A pretty present for a scholarly friend. A nice old book to carry home for one's own library. Two hundred pounds--one thousand dollars--will make you the happy owner of this volume.
But if you would have also on your shelves the first edition of the "Cronica del famoso cabaluero cid Ruy Diaz Campadero," not "richly gilt," not even bound in leather, but in "cloth boards," you will have to pay two hundred and ten pounds to become its proprietor. After this you will not be frightened by the thought of paying three hundred dollars for a little quarto giving an account of the Virginia Adventurers. You will not shrink from the idea of giving something more than a hundred guineas for a series of Hogarth's plates. But when it comes to Number 1001 in the May catalogue, and you see that if you would possess a first folio Shakespeare, "untouched by the hand of any modern renovator," you must be prepared to pay seven hundred and eighty-five pounds, almost four thousand dollars, for the volume, it would not be surprising if you changed color and your knees shook under you. No doubt some brave man will be found to carry off that prize, in spite of the golden battery which defends it, perhaps to Cincinnati, or Chicago, or San Francisco. But do not be frightened. These Alpine heights of extravagance climb up from the humble valley where shillings and sixpences are all that are required to make you a purchaser.

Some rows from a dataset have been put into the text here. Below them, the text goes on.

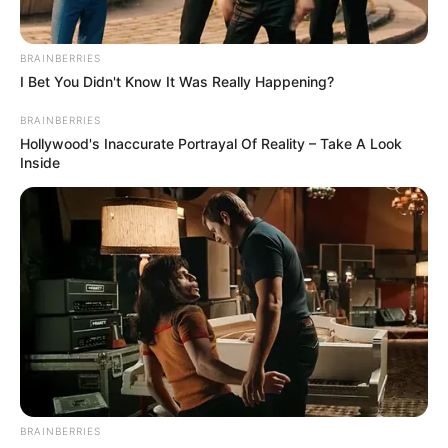
BRAINBERRIES
I Bet You Didn't Know It Was Really Happening?
BRAINBERRIES
Hollywood's Inaccurate Portrayal Of Reality – Take A Look
Inside
Meg vagyok döbbenve. Együtt éltük meg ezt a
hullámot, szerettem őt. Jules! Tudom, hogy azt
szeretnéd, mondjak valami olyat, amin nevetsz.
BRAINBERRIES
Annyi éven át mellettem voltál, és istenem, mennyit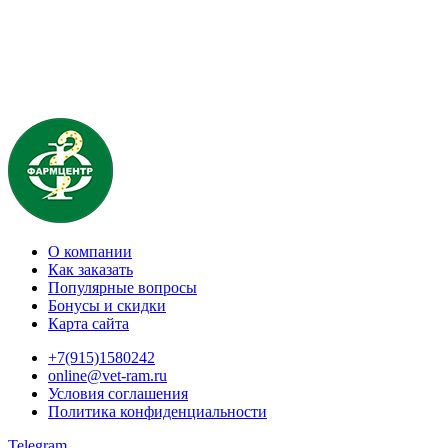
О компании
Как заказать
Популярные вопросы
Бонусы и скидки
Карта сайта
+7(915)1580242
online@vet-ram.ru
Условия соглашения
Политика конфиденциальности
Telegram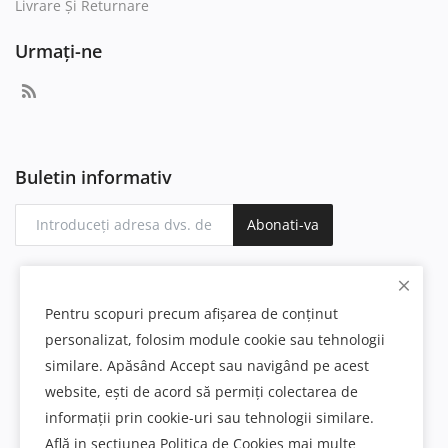
Livrare Și Returnare
Urmați-ne
Buletin informativ
Abonati-va
Pentru scopuri precum afișarea de conținut
personalizat, folosim module cookie sau tehnologii
similare. Apăsând Accept sau navigând pe acest
website, ești de acord să permiți colectarea de
informații prin cookie-uri sau tehnologii similare.
Află in sectiunea Politica de Cookies mai multe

One beauty of the Old World shops is that if a visitor comes back to the place where he left them fifty years before, he finds them, or has a great chance of finding them, just where they stood at his former visit. In driving down to the old city, to the place of business of the Barings, I found many streets little changed. Temple Bar was gone, and the much-abused griffin stood in its place. There was a shop close to Temple Bar, where, in 1834, I had bought some brushes. I had no difficulty in finding Prout's, and I could not do less than go in and buy some more brushes. I did not ask the young man who served me how the old shopkeeper who attended to my wants on the earlier occasion was at this time. But I thought what a different color the locks these brushes smooth show from those that knew their predecessors in the earlier decade!
I ought to have made a second visit to the Tower, so tenderly spoken of by Artemus Ward as "a sweet boon," so vividly remembered by me as the scene of a personal encounter with one of the animals then kept in the Tower menagerie. But the project added a stone to the floor of the underground thoroughfare which is paved with good intentions.